Brian writes: Thank you for this, Phil. I don’t, though, agree that the invasions of Cambodia and Uganda, in plain breach of international law even if eventually beneficial in humanitarian terms, would have been a better model for Libya than the intervention authorised by UNSCR 1973. The claim that there’s some kind of moral rulebook which supersedes the legal rules governing the use of force in international relations as laid down in the UN Charter strikes me as extremely dangerous. Every would-be aggressive predator will always claim to be acting in obedience to some higher moral imperative, exactly as Blair did when cheer-leading the attack on Yugoslavia in 1999 and as Blair and Bush jnr. did in attacking Iraq in 2003. It’s no more acceptable for a country’s government to resort to the use of force without the authority of the Security Council under Chapter VII of the Charter (other than in self-defence) than it is for you or me to break into a neighbour’s house and take away her computer without a legally issued search warrant, or to kidnap a stranger on the grounds that you reasonably believe her to be a burglar without immediately calling the police. In both kinds of case the rule of law is and must be sacrosanct. Otherwise we’re back in the jungle and the weakest go to the wall.
On a different point, I agree that Mary Kaldor’s preferred alternative to the Res. 1973 action (which you quote with approval), namely a UN peace-keeping force on the ground in Libya comprising mainly or only peace-keepers from Arab and other regional countries, would have been far better than an almost entirely western intervention; but I’m afraid there was never the slightest possibility of such a thing happening in time to save Benghazi, and almost nothing could have been worse than NATO troops on the ground in Libya.
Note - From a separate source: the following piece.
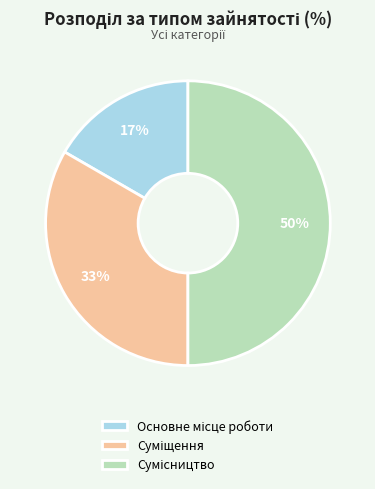

How many slices are in this pie chart?

3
It seems to me that intervention to pre-empt a probable blood-bath in Benghazi was right and necessary (although there was never any need for Britain to take part in it); that the form it is taking, as prescribed by the UN resolution, is probably the least bad that was available; that to allow mission creep to turn the intervention into a campaign to remove Gaddafi (and the whole of his clan and all his supporters?) will be a disaster of Iraq-like dimensions; that there is no evidence so far for Mary Kaldor’s claim that the rebels are pure-hearted democrats or that if they were to gain control of the whole country (which looks increasingly unlikely), their treatment of those they have defeated would be any better than that which Gaddafi’s forces were about to mete out to the Benghazi people; and that continuing (mainly western) military intervention to the point where it freezes the civil war into a stalemate with indefinite low-level violence and de facto partition will be a thoroughly bad outcome; and that the time has probably come for NATO to report to the Security Council that the mission to protect civilians from attack has been accomplished and that it’s now for the Libyans themselves, with whatever help they can get from their Arab and other Muslim brothers, to work out their own salvation. If this means the survival of Gaddafi with some degree of power and control, it just goes to show how foolish certain western leaders have been to demonise him and commit themselves to securing his removal while lacking the wherewithal to achieving it.